The path to Buddhahood is not to be found in the Kegon doctrine of the phenomenal world as created by the mind alone, in the eight negations of the Sanron sect, in the Consciousness-Only doctrine of the Hosso sect, or in the Shingon type of meditation on the five elements of the universe. Only the T’ien-t’ai doctrine of the three thousand realms in a single moment of life is the path to Buddhahood. Even in the case of this doctrine of the three thousand realms in a single moment of life, we do not possess the kind of wisdom and understanding to comprehend it fully. Nevertheless, among all the sutras preached by the Buddha during his lifetime, the Lotus Sutra alonecontains this jewel which is the doctrine of the three thousand realms in a single moment of life. The doctrines of the other sutras are merely yellow stones that appear to be jewels. They are like sand, from which you can extract no oil no matter how hard you squeeze it, or a barren woman who can never bear a child. Even a wise man cannot become a Buddha through the other sutras, but with the Lotus Sutra, even fools can plant the seeds that lead to Buddhahood. As the sutra passage I have quoted earlier puts it, "Although they do not seek emancipation, emancipation will come of itself." 

Although I and my disciples may encounter various difficulties, if we do not harbor doubts in our hearts, we will as a matter of course attain Buddhahood. Do not have doubts simply because heaven does not lend you protection. Do not be discouraged because you do not enjoy an easy and secure existence in this life. This is what I have taught my disciples morning and evening, and yet they begin to harbor doubts and abandon their faith. 

Foolish men are likely to forget the promises they have made when the crucial moment comes. Some of them feel pity for their wives and children and grieve at the thought of parting from them in this life.

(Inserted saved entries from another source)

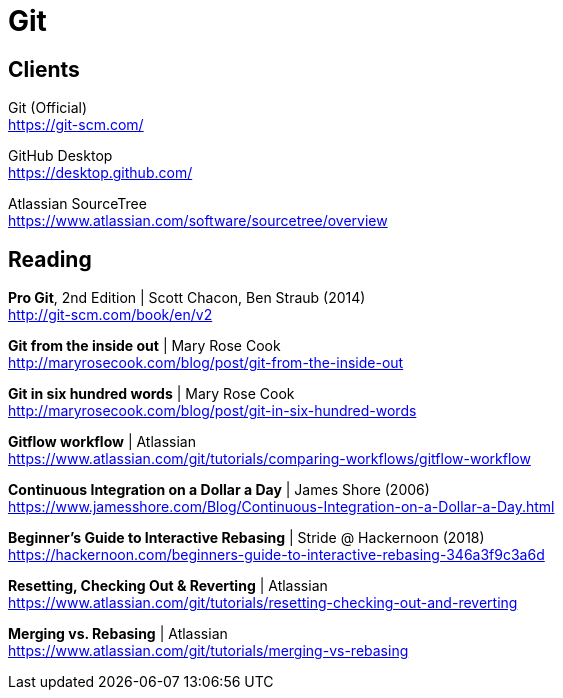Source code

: = Git

== Clients

Git (Official) +
https://git-scm.com/

GitHub Desktop +
https://desktop.github.com/

Atlassian SourceTree +
https://www.atlassian.com/software/sourcetree/overview



== Reading

*Pro Git*, 2nd Edition | Scott Chacon, Ben Straub (2014) +
http://git-scm.com/book/en/v2

*Git from the inside out* | Mary Rose Cook +
http://maryrosecook.com/blog/post/git-from-the-inside-out

*Git in six hundred words* | Mary Rose Cook +
http://maryrosecook.com/blog/post/git-in-six-hundred-words

*Gitflow workflow* | Atlassian +
https://www.atlassian.com/git/tutorials/comparing-workflows/gitflow-workflow

*Continuous Integration on a Dollar a Day* | James Shore (2006) +
https://www.jamesshore.com/Blog/Continuous-Integration-on-a-Dollar-a-Day.html

*Beginner's Guide to Interactive Rebasing* | Stride @ Hackernoon (2018) +
https://hackernoon.com/beginners-guide-to-interactive-rebasing-346a3f9c3a6d

*Resetting, Checking Out & Reverting* | Atlassian +
https://www.atlassian.com/git/tutorials/resetting-checking-out-and-reverting

*Merging vs. Rebasing* | Atlassian +
https://www.atlassian.com/git/tutorials/merging-vs-rebasing
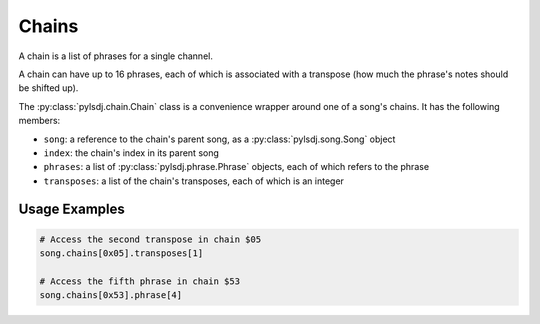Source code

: Chains
------

A chain is a list of phrases for a single channel.

A chain can have up to 16 phrases, each of which is associated with a transpose (how much the phrase's notes should be shifted up).

The :py:class:`pylsdj.chain.Chain` class is a convenience wrapper around one of a song's chains. It has the following members:

* ``song``: a reference to the chain's parent song, as a :py:class:`pylsdj.song.Song` object
* ``index``: the chain's index in its parent song
* ``phrases``: a list of :py:class:`pylsdj.phrase.Phrase` objects, each of which refers to the phrase
* ``transposes``: a list of the chain's transposes, each of which is an integer

Usage Examples
==============

.. code-block:: python

   # Access the second transpose in chain $05
   song.chains[0x05].transposes[1]

   # Access the fifth phrase in chain $53
   song.chains[0x53].phrase[4]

In countless births throughout many long kalpas they have had wives and children but parted from them in every existence. They have done so unwillingly and not because of their desire to pursue the way of the Buddha. Since they must part with them in any case, they should remain faithful to their belief in the Lotus Sutra and make their way to Eagle Peak, so that they may lead their wives and children there as well. " 

It is clear that the Gosho, the Persecutions Befalling the Sage, is teaching that the fundamental intention laid down in the Kaimoku Sho was finally realized through the Atsuhara martyrs. Nichiren had already been inscribing Gohonzon by this time [1279] and, as he teaches in the Real Aspect of the Gohonzon, the Gohonzon was Shakyamuni Buddha's intention, not Nichiren's. By examining the body of teachings such as those found in the Kaimoku Sho, we naturally come to an understanding of the Daishonin's teachings and intent without having to rely on the myths and fairy tales of the NST and SGI.